While being in a debt may not seem to be ‘too good a situation’, however, taking a loan is necessary and eases the financial stress, many times. For instance, if you take a personal loan, you can deal with any kind of expenses, be it a pending bill, home renovation expenses, funds for an important purchase, wedding expense, education fee, sponsor travel, pay for a medical emergency and just about everything. Isn’t that a great relief? If you are cash-strapped then personal loans are best on rescue.
What is a Personal Loan Pre-closure?
Each bank and NBFC has a set of different norms and rules regarding the loan scheme, and pre-closure charges are one of the crucial factors to consider. So what is a pre-closure? It is basically closing the loan before its tenure ends. For example, you have taken a personal loan for a period of 3 years, but are able to arrange the outstanding loan payment amount, after a year. You can then pre-close the loan after a year by paying the full amount in complete, than paying EMIs through 3 years.
Now, the benefit of doing this is that you get rid of the debt before time and eliminate the burden of paying EMI regularly and keeping a track of it. The cons may come with pre-closure charges. Not every bank charges a pre-closure fee after a point of time.

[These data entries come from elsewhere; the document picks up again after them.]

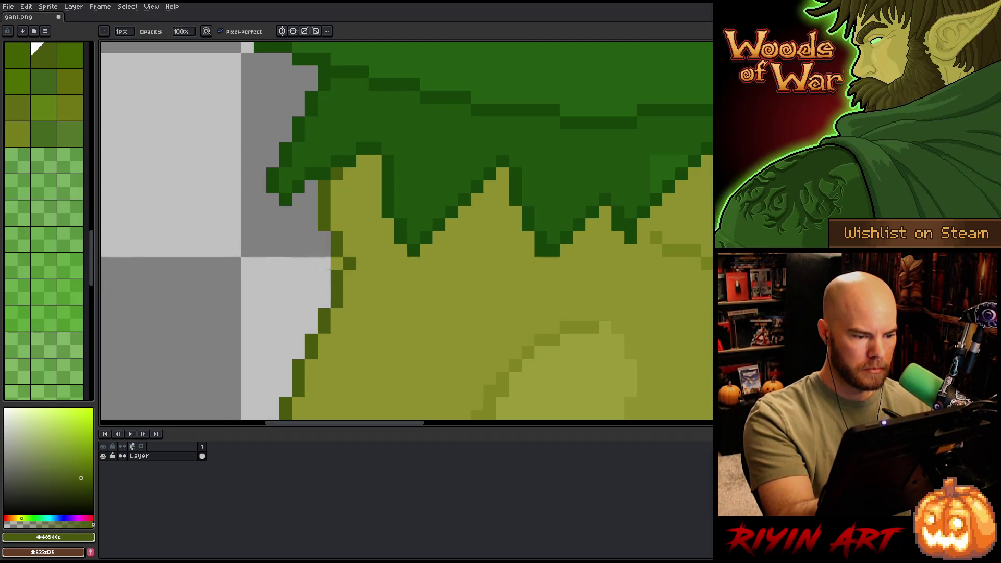
{"action": "mouse_move", "coordinate": [651, 322]}
{"action": "left_mouse_down"}
{"action": "mouse_move", "coordinate": [603, 232]}
{"action": "mouse_move", "coordinate": [608, 264]}
{"action": "mouse_move", "coordinate": [526, 333]}
{"action": "left_mouse_up"}
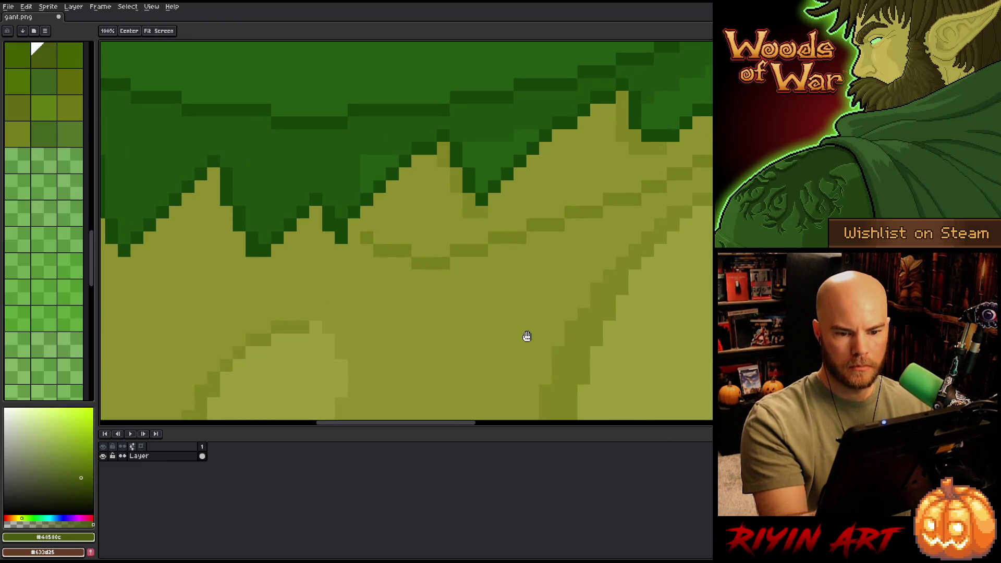
Step: Darken the light upper-arm area below the fringe with a darker olive fill
{"action": "key", "text": "b"}
{"action": "key", "text": "alt"}
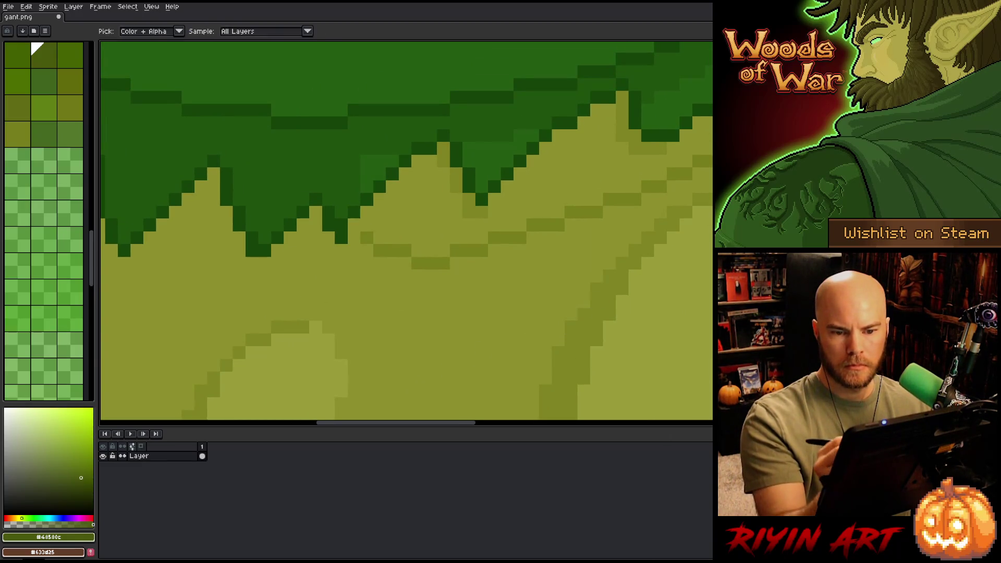
{"action": "left_click", "coordinate": [469, 214], "text": "alt"}
{"action": "left_click", "coordinate": [355, 224]}
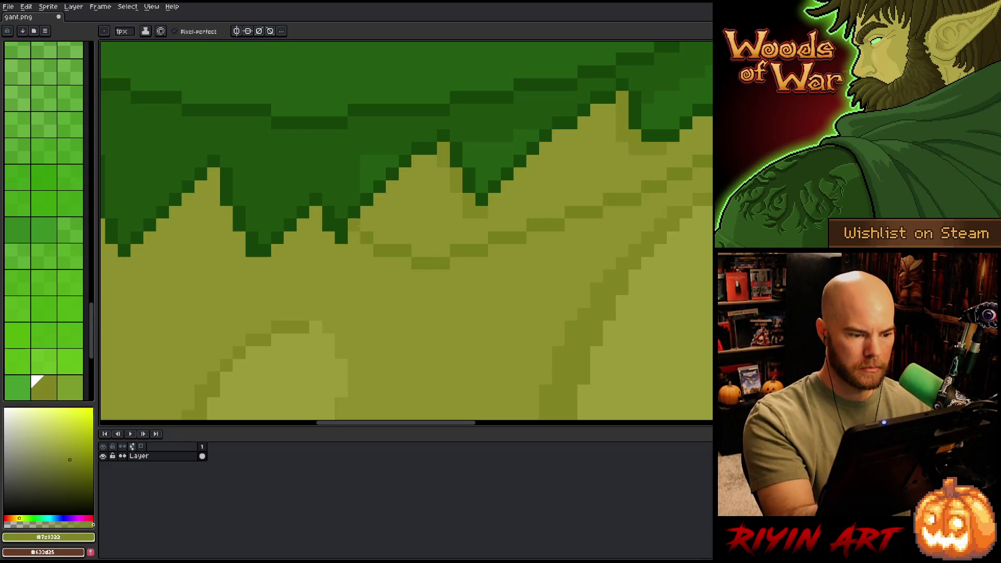
{"action": "key", "text": "g"}
{"action": "left_click", "coordinate": [380, 212]}
{"action": "scroll", "coordinate": [597, 264], "scroll_direction": "down", "scroll_amount": 4}
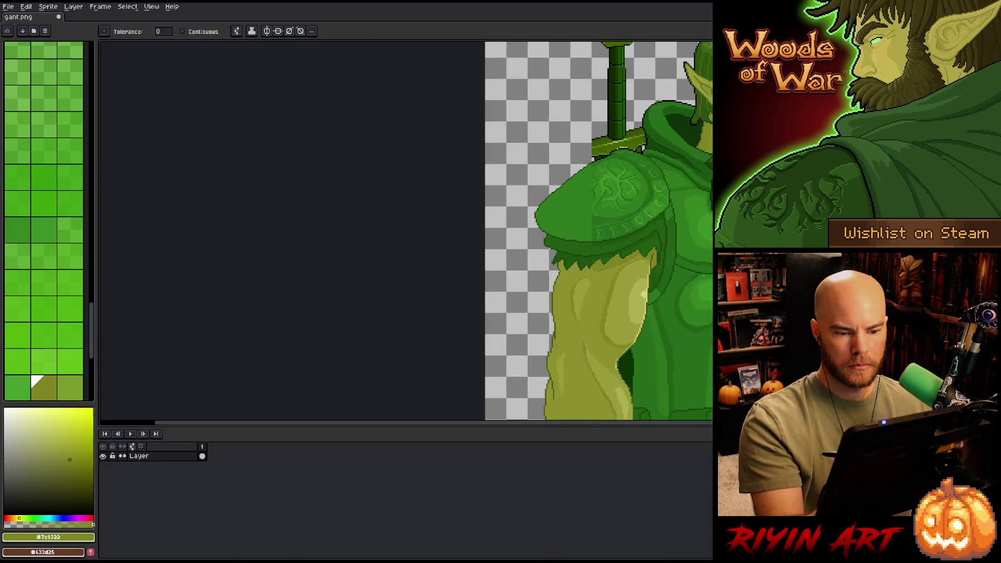
{"action": "scroll", "coordinate": [703, 275], "scroll_direction": "up", "scroll_amount": 2}
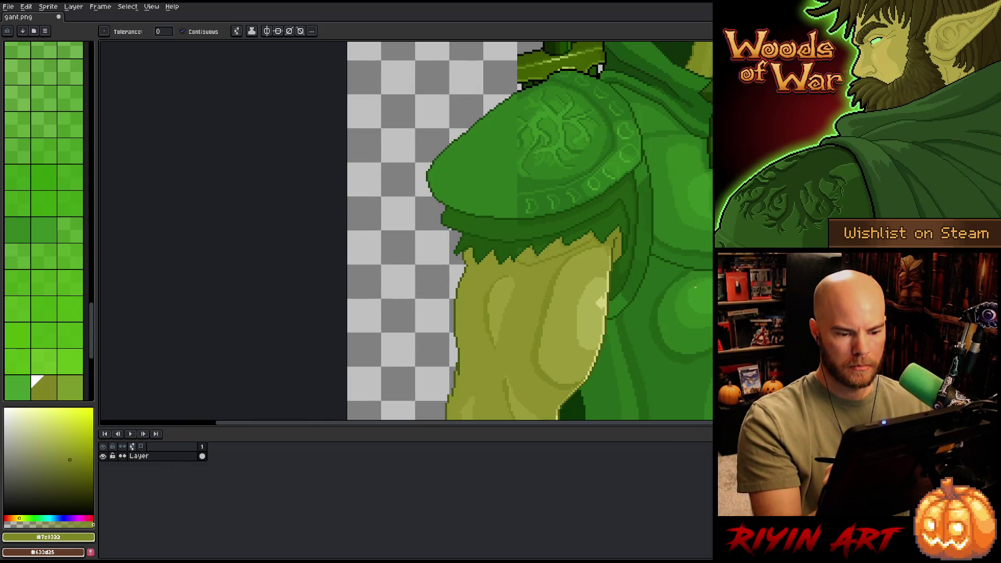
{"action": "scroll", "coordinate": [525, 257], "scroll_direction": "up", "scroll_amount": 3}
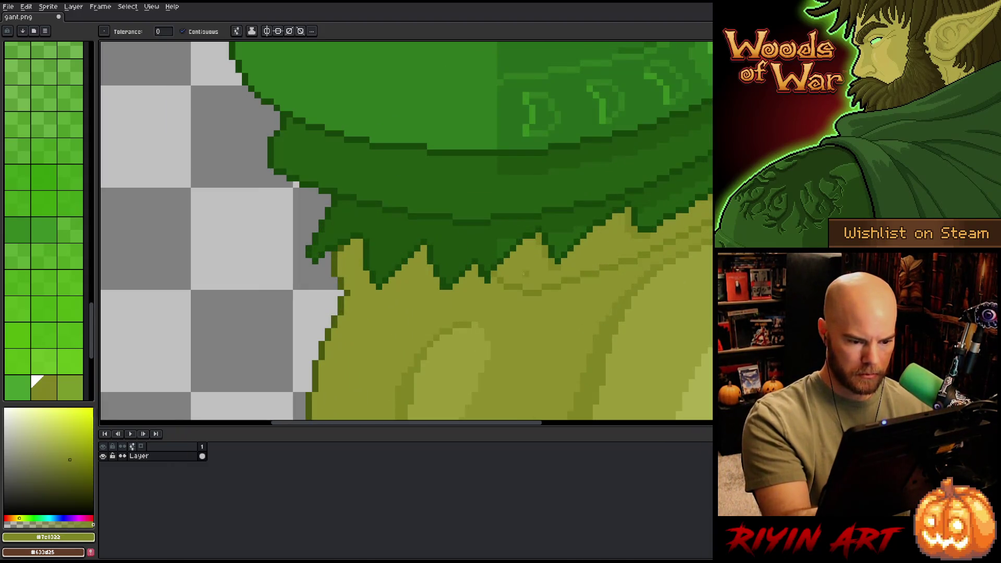
Step: Outline the upper arm in darker olive, down its length and across the top
{"action": "left_click", "coordinate": [511, 285], "text": "alt"}
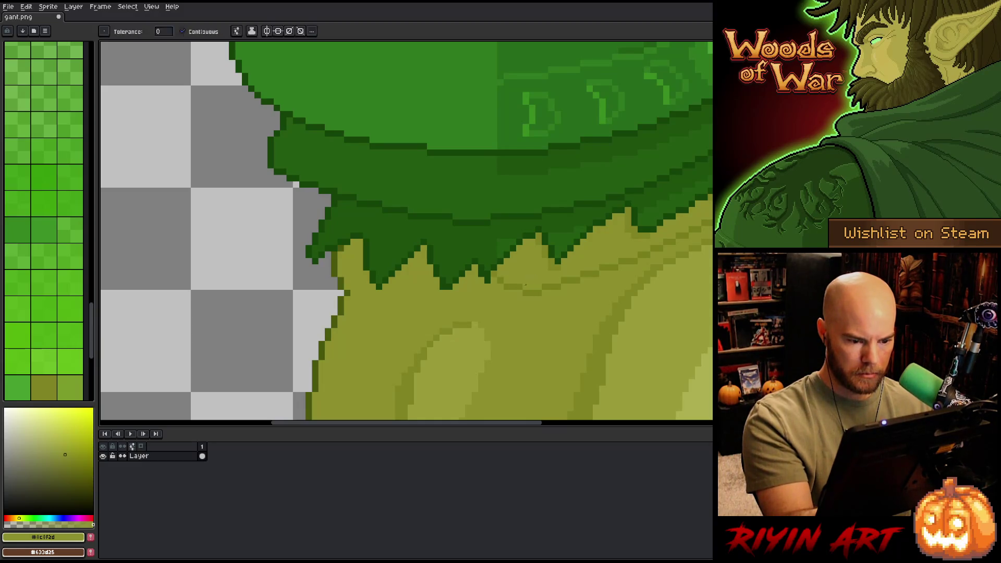
{"action": "key", "text": "b"}
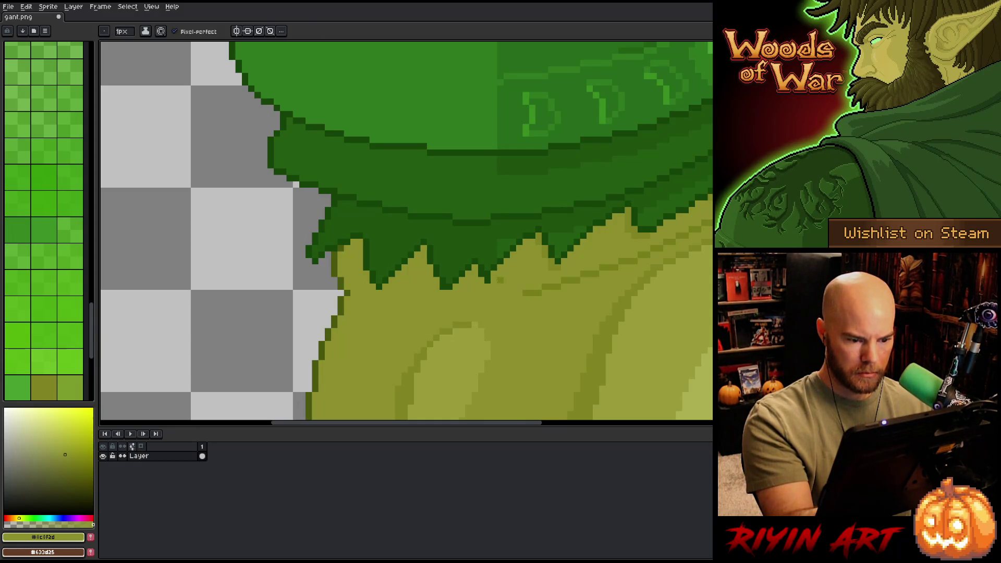
{"action": "left_click", "coordinate": [514, 292], "text": "alt"}
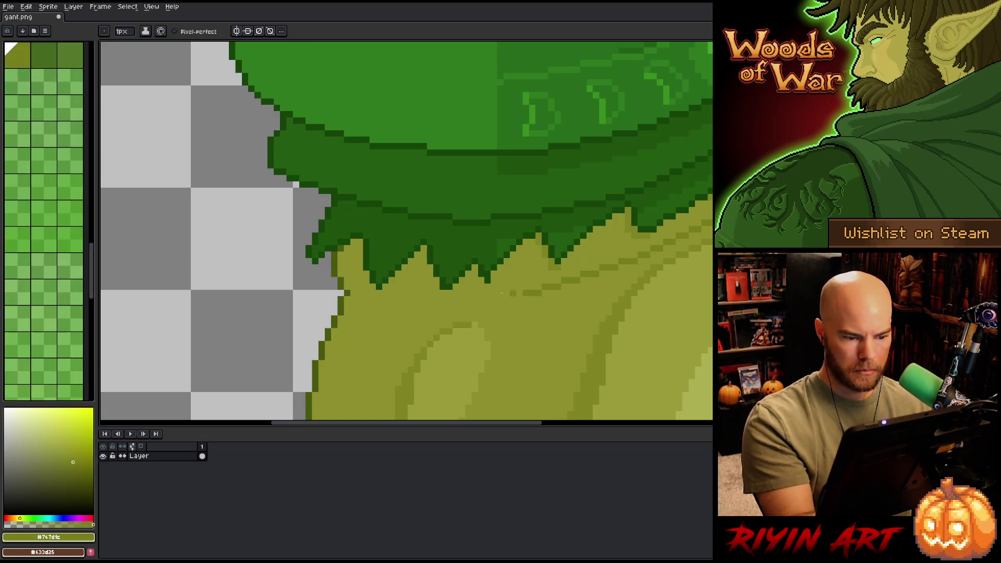
{"action": "mouse_move", "coordinate": [360, 243]}
{"action": "left_mouse_down"}
{"action": "mouse_move", "coordinate": [399, 340]}
{"action": "mouse_move", "coordinate": [362, 306]}
{"action": "left_mouse_up"}
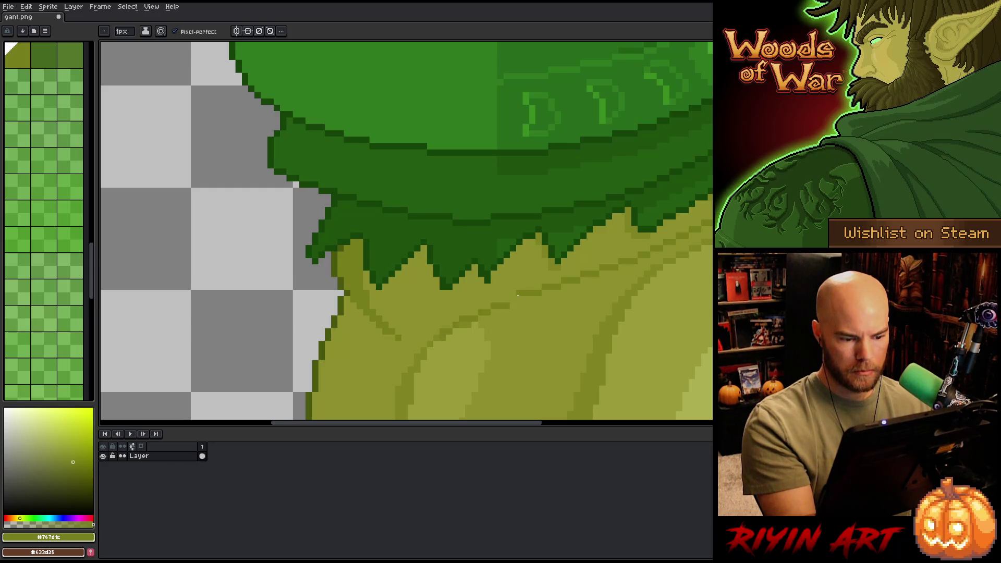
{"action": "left_click_drag", "start_coordinate": [433, 334], "coordinate": [518, 300]}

But, if you are closing the loan too early, the financial institution may charge a percentage of amounts on the outstanding loan amount, as a fee. Fully settling a loan will include payment of borrowed amount and the charged interest at the time of loan closure.
Why Do Banks Charge a Prepayment Fee?
Financial institutions levy a pre-closure charge in order to recuperate some interest as they will be losing a customer. Ending the loan before its tenure will cause a revenue loss for the banks and NBFCs as well, thus a minimal charge is taken as the pre-closure fee in some cases, especially if the customer has paid less than 6 EMIs. To find out the tenure after which the banks and NBFCs may charge this fee, you will have to check out relevant conditions of each of these institutions.
Prepayment charges may vary between 2 per cent and 5 per cent depending on the type of personal loan taken, and the terms and conditions of the loan. As personal loans entail larger rates than many secured loans, the banks lose a large amount of interest, in cases where you plan to close the loan early. Thus the charges for pre-closing loan will also differ depending on the interest rate decided for the loan.
Is it Wise to Pre-close a Personal Loan?
A personal loan can be repaid partly of fully before its closing date. A part payment may or may not apply additional charges, but a full prepayment may. The benefit of the latter is that it does away with the worry of paying regularly. Part payment can be done only twice in the entire loan period. But the frequency of part payment may differ from a bank to another.
It is important to note that only payment of the principal amount, in this case, will really give any benefit, because the financial institutions usually recover the interest payment in the initial stages of EMIs.
How to Plan Prepayment or Pre-closure of Loans?
You must first try and understand if closing the loan early will really bring any benefit. If it saves you money than what you would have to pay in entire loan tenure, then definitely it is feasible. The charges associated must be considered when calculating these probabilities. When taking a personal loan, if you already have in mind that you will repay sooner, then checking the pre-closure charges is vital. Because the total loan cost will not just depend on the interest rate charges, but other fees and charges as well.
If you are able to arrange an amount, you have several options. Put it for investment, use it for other purposes and expenses, or close a personal loan earlier than its tenure. You have to now think, which the best option for you is. For instance, if investing the amount reaps you higher returns than what you would pay for the loan, then pre-closure must not be chosen. Similarly, if you have other unavoidable expenses, then the fund must be used for it, than you taking a new loan for this expense.
How to Approach Prepayment/Foreclosure of Personal Loans?
It is easy to understand why the facility of pre-closure is provided by banks and NBFCs. Choosing this route to close the loan, is a choice that you have to make after weighing the options, as stated above. It is always better to get out of debt, but at the same time, you have to judge your financial circumstance to take this decision. Never forget to check the pre-closure charges before applying and finalizing a personal loan scheme, because these charges are counted in the total cost of the loan.